Okay, let’s not kid ourselves:  these are more like occasionally asked questions, because there are a raft of good living poets out there and if you don’t advertise, the world does not in fact beat a path to your poetry door.  (If you couldn’t tell, I’m trying to do a better job of advertising these days, but, as you can also tell, it’s not my strong suit.)   But even one question deserves an answer, so here we go.  If you have a question of your own, e-mail me at my work address and I’ll do my best to answer it.

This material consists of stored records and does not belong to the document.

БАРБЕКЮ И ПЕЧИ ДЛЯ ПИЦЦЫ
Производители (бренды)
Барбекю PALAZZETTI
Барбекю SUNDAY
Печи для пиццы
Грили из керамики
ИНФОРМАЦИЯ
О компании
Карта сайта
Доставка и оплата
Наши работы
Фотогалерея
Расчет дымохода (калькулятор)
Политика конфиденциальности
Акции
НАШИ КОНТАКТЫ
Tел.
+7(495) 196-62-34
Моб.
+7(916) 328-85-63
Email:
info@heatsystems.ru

  • What kind of poetry do you write?

Isn’t that always the question?  The one that we’re supposed to field confidently, yet with becoming modesty, conveying pithy information in a short compass so as not to take up more than our allotted minutes, or seconds.  The short answer is that I write what Thomas Lux, of fond memory, called “oddball” poems, sometime with weird premises, often with humor, often but not always about nonhuman nature in specific places.  These days I’m writing more about the fraught topics of whiteness and complicity.  And while I love formal verse and have written a lot of it, most of mine isn’t formal anymore; it relies more on internal half-rhymes, syllabic rather accentual meters, and very careful lineation for its music.

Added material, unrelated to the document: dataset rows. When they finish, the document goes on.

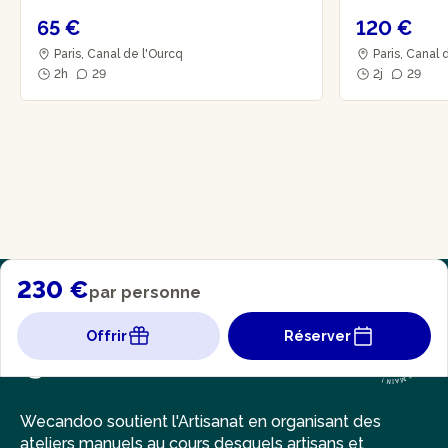
65 €
120 €
Paris, Canal de l'Ourcq
Paris, Canal 
2h
29
2j
29
230 €
par personne
Offrir
Réserver
Wecandoo soutient l'Artisanat en organisant des
ateliers manuels au cours desquels artisans et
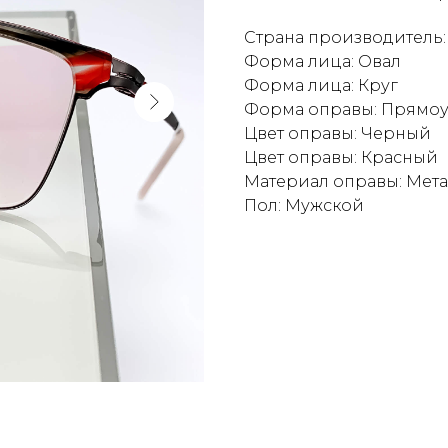
Страна производитель:
Форма лица: Овал
Форма лица: Круг
Форма оправы: Прямо
Цвет оправы: Черный
Цвет оправы: Красный
Материал оправы: Мет
Пол: Мужской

But if you think you can stand a longer answer, here’s me talking about one of my better-known poems, in context of an old and unfavorable review.  It’ll tell you what I think I’m doing, though writers aren’t always the best judges.

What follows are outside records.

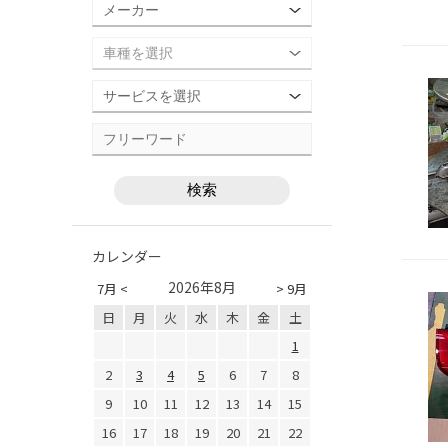
カレンダー
2026年8月
7月 <
> 9月
日
月
火
水
木
金
土
1
2
3
4
5
6
7
8
9
10
11
12
13
14
15
16
17
18
19
20
21
22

  • What are your current projects?
    • My third full-length collection, Larvae of the Nearest Stars, is due out from LSU Press in October 2019.
    • I’m working on a modern-English translation of John Gower’s Confessio Amantis, with Brian Gastle.  It’s thirty-three thousand lines, this will be the first complete translation into modern English, and it’s about love and growing old.
    • Still in the conceptual stage…but I’m thinking of a book of strategies, lesson plans, and assessments for 9-12 ELA teachers who want to use more poetry, or use poetry in more engaging ways and for a wider range of purposes, in their classrooms.  I may post some of these to this website, once WordPress and I are on better terms.
  • Why should we call you and not some better-known poet?

It’s not for me to say that you should.  But you may want to, for reasons as much  pragmatic as poetic.  One, I’m cheap–well, let’s call that instead “exceedingly inexpensive.”  If I’m close by and can work it into my schedule, I’m free.  If I’m not, I’m still cheaper than almost anyone with a bigger name…so, you know, call me maybe.  Two, I’m a teacher as well as a poet, with an NC teaching license.  And I work hard at the teaching:  if I come to a class or workshop, I’m going to have outcomes, a lesson plan, and engaging activities, because I’ve been teaching too long to expect student attention or respect until I’ve earned it.  Three, I work to make the readings short, punchy, and engaging; I won’t mumble on for forty-five minutes at a  time from my book of linked unpunctuated double sestinas connecting the life of Admiral Byrd with the death of one of my family members.  (Kidding:  I do not have such a book, nor do I know anyone who has such a book.  If you have such a book, I’m sure it’s a lovely book and I apologize in advance for inadvertently mocking it.  I’m just trying to make the point that not all poets consider their audiences.  I do.  I know people want to laugh as well as wince, and I don’t find that an unworthy desire.)

  • How can you seine a parking lot?  What’s seining anyway?

The seine is a large, long fishnet with a pole on either end, a weighted bottom line, and a floated top line.  One person holds one pole steady in shallow water while the other muscles the second pole along the bottom–first outward into slightly deeper water, then back toward the beach or bank in an arc or curve, so that the net in between herds anything alive into shallow water, where it can be scooped up.  It’s a good way to find out what kind of fish and shrimp are in a particular area, and also for collecting bait.  But you can seine a parking lot only when it happens to be full of water.  I called the website “Seining the Parking Lot” not only because I’m fond of the poem from which it comes, but because seining has something in common with writing and thinking about poetry.  It takes some imagination, and some help from something bigger than we are, like a river, and sometimes it sounds impossible–but sometimes, too, it happens.  Sometimes we find what we were looking for; sometimes we find things we didn’t think to look for.